Image classification: Why use both a transform and a processor to preprocess images?

This huggingface image-classification tutorial ( notebooks/examples/image_classification.ipynb at main · huggingface/notebooks · GitHub ) uses torchvision transforms to preproces the images. In particular, there are val_transforms that resize, crop and normalise the images in the test and validation datasets:
val_transforms = Compose(
[
Resize(size),
CenterCrop(crop_size),
ToTensor(),
normalize,
]
)
My question is: why do we move this responsibility from the processor
image_processor = AutoImageProcessor.from_pretrained(model_checkpoint)
to the val_transforms? Or are we doing the preprocessing twice, as the image_processor is also handed to the trainer as the tokenizer? Final question: do I still need to apply both the val_transforms and the processor at inference?

hi @Steyn-vanLeeuwen
I’m quoting from the tutorial

You might wonder why we pass along the image_processor as a tokenizer when we already preprocessed our data. This is only to make sure the image processor configuration file (stored as JSON) will also be uploaded to the repo on the hub.

I think you’re not doing two different preprocessing. You just take some numbers from image_processor to pass to other two functions:

normalize = Normalize(mean=image_processor.image_mean, std=image_processor.image_std)
if "height" in image_processor.size:
    size = (image_processor.size["height"], image_processor.size["width"])
    crop_size = size
    max_size = None
elif "shortest_edge" in image_processor.size:
    size = image_processor.size["shortest_edge"]
    crop_size = (size, size)
    max_size = image_processor.size.get("longest_edge")

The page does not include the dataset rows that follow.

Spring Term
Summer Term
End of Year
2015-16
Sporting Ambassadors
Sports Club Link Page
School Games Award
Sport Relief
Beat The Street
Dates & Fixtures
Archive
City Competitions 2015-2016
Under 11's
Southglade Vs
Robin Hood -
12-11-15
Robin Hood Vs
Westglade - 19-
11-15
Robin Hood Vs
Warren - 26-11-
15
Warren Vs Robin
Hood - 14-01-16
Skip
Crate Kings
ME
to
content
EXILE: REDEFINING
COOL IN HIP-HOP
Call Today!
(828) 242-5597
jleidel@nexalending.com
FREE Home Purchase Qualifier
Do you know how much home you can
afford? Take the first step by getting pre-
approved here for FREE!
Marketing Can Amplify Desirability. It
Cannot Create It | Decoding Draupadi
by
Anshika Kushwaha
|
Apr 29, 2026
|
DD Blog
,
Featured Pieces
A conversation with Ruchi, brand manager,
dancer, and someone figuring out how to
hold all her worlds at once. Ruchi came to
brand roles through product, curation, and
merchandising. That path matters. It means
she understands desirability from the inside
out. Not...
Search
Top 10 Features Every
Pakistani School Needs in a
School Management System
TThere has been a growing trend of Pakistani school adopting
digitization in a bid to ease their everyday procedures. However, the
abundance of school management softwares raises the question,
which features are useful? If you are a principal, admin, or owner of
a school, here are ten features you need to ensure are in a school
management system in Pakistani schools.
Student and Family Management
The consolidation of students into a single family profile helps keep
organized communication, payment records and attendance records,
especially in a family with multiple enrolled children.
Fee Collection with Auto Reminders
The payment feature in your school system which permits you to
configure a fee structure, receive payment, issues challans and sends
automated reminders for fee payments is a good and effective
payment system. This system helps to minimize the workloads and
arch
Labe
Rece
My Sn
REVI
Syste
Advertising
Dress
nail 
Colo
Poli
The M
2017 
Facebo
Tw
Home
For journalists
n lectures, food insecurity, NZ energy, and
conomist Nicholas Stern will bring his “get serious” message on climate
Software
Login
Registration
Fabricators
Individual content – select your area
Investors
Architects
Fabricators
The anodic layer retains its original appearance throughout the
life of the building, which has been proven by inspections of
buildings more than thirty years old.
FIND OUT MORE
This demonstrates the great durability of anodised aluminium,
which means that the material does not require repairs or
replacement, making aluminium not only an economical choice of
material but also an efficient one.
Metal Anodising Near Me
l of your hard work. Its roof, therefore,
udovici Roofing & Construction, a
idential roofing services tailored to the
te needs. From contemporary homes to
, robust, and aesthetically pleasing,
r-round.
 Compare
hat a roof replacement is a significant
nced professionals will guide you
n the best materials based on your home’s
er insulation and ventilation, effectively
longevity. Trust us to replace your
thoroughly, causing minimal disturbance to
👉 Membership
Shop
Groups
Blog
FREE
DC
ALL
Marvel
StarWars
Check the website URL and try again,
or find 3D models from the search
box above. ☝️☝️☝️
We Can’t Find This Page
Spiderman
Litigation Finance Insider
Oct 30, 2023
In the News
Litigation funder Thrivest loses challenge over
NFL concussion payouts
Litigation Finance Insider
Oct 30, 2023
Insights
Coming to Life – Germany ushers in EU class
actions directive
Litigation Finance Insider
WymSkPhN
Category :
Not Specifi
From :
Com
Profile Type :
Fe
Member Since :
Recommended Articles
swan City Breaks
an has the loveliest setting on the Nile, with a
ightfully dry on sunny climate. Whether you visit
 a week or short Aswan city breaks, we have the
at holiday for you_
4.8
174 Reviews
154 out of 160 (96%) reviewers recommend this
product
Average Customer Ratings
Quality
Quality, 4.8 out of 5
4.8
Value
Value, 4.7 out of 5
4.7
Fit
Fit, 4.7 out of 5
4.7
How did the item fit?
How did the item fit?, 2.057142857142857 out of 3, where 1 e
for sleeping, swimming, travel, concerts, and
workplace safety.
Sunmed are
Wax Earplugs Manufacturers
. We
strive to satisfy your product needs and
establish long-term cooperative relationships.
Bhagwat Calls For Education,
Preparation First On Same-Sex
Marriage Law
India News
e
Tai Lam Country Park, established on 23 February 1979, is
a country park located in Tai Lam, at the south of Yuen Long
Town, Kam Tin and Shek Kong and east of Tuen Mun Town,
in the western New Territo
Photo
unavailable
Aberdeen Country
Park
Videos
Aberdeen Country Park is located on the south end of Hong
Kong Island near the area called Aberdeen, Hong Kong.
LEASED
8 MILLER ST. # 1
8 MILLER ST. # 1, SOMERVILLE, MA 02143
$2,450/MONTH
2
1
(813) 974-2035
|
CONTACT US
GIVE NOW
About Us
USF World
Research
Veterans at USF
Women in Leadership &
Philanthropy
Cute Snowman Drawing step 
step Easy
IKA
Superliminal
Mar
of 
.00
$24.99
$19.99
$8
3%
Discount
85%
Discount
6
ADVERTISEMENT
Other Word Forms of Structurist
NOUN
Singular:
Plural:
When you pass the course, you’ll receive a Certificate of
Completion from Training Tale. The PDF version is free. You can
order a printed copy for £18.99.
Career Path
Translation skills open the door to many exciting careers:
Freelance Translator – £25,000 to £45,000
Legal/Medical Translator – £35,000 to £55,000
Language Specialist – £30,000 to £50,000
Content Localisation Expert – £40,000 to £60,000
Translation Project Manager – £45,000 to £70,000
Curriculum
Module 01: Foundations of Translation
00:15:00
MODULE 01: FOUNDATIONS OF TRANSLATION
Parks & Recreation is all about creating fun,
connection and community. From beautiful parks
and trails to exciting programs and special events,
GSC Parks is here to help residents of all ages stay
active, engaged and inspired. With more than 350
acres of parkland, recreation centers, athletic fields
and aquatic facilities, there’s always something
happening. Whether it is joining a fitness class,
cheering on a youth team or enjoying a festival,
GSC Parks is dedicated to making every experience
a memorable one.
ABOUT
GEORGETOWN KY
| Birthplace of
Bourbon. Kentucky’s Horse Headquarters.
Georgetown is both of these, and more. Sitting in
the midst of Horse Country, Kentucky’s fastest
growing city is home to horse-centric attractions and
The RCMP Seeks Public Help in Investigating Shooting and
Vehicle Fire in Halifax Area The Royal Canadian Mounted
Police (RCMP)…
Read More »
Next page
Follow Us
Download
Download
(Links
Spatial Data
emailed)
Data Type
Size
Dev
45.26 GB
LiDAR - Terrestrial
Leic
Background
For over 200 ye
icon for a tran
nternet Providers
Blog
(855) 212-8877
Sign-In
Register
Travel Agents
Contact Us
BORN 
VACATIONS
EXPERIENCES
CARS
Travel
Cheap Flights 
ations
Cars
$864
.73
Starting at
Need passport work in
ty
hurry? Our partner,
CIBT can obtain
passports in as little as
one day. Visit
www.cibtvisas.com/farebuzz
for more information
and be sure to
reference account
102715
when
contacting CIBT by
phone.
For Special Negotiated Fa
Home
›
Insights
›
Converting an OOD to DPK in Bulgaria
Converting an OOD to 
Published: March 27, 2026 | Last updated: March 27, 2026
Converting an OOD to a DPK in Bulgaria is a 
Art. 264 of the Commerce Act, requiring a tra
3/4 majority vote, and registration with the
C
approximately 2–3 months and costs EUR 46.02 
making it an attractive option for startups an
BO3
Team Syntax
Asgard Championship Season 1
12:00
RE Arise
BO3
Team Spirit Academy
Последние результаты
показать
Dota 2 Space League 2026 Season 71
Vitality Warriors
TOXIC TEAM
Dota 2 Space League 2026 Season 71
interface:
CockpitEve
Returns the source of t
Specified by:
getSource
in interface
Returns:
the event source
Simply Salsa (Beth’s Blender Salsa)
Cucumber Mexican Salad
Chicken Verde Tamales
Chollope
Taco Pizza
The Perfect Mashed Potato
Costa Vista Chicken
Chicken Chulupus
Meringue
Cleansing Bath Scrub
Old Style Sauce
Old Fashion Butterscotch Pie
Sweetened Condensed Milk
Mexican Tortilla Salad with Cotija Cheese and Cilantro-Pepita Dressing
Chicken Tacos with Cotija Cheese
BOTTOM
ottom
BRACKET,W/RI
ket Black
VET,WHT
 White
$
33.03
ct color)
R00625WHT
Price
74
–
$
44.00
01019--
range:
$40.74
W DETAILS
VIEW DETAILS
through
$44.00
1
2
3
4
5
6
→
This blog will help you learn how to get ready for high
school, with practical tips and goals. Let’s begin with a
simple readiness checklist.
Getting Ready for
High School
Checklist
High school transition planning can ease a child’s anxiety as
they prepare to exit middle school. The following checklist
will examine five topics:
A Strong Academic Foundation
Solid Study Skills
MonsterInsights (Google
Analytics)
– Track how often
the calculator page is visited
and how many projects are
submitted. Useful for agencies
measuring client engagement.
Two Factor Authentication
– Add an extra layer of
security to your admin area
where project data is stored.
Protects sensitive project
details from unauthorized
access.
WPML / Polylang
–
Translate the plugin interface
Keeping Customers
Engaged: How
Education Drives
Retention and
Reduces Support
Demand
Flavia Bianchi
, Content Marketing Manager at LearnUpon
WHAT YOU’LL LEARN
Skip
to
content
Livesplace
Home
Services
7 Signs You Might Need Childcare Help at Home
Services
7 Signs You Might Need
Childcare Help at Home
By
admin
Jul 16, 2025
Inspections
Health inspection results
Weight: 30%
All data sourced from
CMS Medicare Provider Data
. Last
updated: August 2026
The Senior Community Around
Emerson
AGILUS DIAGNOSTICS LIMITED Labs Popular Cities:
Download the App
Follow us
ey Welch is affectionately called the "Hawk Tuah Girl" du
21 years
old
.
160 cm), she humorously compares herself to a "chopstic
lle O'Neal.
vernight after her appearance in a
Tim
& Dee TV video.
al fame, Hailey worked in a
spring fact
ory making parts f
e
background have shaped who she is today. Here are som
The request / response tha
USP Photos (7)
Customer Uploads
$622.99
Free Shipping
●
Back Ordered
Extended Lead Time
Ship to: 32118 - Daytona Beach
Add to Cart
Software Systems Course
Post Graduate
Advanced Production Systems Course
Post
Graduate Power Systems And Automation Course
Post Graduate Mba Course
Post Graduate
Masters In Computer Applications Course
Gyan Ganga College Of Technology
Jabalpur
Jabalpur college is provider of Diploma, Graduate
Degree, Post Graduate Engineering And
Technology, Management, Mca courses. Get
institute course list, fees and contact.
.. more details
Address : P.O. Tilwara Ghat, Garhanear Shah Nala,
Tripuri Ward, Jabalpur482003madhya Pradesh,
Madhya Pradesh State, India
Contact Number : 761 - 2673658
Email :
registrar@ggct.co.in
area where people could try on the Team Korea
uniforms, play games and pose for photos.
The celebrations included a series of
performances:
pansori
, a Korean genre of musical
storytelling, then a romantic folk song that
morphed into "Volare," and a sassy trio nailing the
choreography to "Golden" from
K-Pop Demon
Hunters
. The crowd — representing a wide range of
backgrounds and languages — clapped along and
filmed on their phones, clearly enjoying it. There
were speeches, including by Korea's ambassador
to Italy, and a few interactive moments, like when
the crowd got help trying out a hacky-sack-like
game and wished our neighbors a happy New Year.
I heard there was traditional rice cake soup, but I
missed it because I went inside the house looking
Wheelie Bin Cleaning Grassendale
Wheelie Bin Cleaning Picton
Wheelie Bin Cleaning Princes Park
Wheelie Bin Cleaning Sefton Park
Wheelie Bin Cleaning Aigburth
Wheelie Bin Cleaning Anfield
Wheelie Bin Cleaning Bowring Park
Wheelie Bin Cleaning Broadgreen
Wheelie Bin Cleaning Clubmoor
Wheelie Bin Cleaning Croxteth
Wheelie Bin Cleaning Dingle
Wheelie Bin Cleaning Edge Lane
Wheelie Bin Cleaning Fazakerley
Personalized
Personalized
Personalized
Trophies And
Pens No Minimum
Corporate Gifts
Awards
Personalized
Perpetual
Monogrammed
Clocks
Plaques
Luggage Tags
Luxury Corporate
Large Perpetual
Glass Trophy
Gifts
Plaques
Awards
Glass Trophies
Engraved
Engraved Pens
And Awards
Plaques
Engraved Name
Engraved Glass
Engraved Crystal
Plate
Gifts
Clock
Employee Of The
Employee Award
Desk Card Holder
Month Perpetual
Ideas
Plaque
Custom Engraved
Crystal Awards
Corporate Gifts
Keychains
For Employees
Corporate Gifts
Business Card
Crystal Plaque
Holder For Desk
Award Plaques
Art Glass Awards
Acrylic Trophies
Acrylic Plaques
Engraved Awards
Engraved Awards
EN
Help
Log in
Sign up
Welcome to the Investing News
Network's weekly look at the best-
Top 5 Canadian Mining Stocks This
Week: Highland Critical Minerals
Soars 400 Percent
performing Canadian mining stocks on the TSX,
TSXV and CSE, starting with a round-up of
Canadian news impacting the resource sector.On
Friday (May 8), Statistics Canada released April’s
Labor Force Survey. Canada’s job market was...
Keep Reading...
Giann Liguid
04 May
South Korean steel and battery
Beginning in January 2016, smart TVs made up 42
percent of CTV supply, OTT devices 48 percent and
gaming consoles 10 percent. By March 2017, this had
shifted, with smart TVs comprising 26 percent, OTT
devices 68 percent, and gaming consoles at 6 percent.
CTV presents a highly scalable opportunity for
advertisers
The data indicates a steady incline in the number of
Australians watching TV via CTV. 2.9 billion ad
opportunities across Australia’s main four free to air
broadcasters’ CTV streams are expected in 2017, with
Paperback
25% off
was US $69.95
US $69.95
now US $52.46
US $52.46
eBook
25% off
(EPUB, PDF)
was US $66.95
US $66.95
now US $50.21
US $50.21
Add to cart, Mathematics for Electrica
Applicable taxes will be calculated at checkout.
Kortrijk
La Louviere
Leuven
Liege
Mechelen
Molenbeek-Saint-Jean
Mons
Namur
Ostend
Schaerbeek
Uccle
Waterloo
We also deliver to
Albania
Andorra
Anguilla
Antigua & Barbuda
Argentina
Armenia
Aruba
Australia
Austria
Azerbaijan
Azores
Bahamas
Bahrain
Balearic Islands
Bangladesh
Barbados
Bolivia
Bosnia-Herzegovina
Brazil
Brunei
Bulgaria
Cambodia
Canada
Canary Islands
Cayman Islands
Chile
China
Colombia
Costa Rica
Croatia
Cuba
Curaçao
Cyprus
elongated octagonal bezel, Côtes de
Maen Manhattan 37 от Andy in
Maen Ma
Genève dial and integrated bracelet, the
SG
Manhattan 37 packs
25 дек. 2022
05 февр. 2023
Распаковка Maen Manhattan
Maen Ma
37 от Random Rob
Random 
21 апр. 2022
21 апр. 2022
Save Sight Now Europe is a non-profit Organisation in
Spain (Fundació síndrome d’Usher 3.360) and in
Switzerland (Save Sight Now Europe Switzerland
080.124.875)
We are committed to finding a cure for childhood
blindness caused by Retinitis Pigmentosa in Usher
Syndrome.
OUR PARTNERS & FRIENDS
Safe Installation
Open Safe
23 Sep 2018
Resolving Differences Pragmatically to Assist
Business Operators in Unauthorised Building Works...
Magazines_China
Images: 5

For inference you can apply just image_processor as explained in the tutorial.

1 Like

Hi @mahmutc ,

Thanks for your help!

However, after digging into the code a bit more, I don’t think the tutorial has got it quite right.

The val_transforms performs resize from pytorchvision, which matches the smallest edge of the image to size and scales the other edge while maintaining the aspectratio. The image is then cropped by CenterCrop to get an image with dimensions (size, size).

The processor, on the other hand, preforms the resize transform from pillow, which just scales the image sides to the dimensions required by the model.

When applied to an image with width unequal to height, the difference between these two methods is that the first will crop a part of the image away, while the second method will compress the image more in one direction compared to the other direction.

I don’t know how big the difference in performance will be when using slightly different preprocessing during inference compared to training. But in my opinion it’s cleaner to always use the same preprocessing.

What do you think?

preprocessor:

pillow resize:

hi fair point. I’m not sure if adding ratio to RandomResizedCrop makes the model more robust.

RandomResizedCrop(from train_transforms) may not maintain the aspect ratio, similar to pillow’s resize.

https://pytorch.org/vision/main/generated/torchvision.transforms.RandomResizedCrop.html#torchvision.transforms.RandomResizedCrop

Another point: processor is related to pretrained model. I wouldn’t be surprised if it performs better.

1 Like

Ahh, I was not aware that RandomResizedCrop also scales the image.

I might change the validation_transforms to resemble the processor, but the train_trainsforms seem fine like this.

Many thanks for helping me understand! :smiley:

1 Like